BEGIN SOURCE MATERIAL

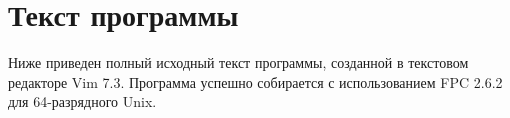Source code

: \section{Текст программы}
Ниже приведен полный исходный текст программы, созданной в текстовом 
редакторе Vim 7.3. Программа успешно собирается с использованием FPC 2.6.2
для 64-разрядного Unix.\\
\\
\\
\\

\pagebreak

END SOURCE MATERIAL

- THE TASK -
Number of lines above containing the word "программы": state it and add nothing else.

- RESULT OF THIS TASK -
2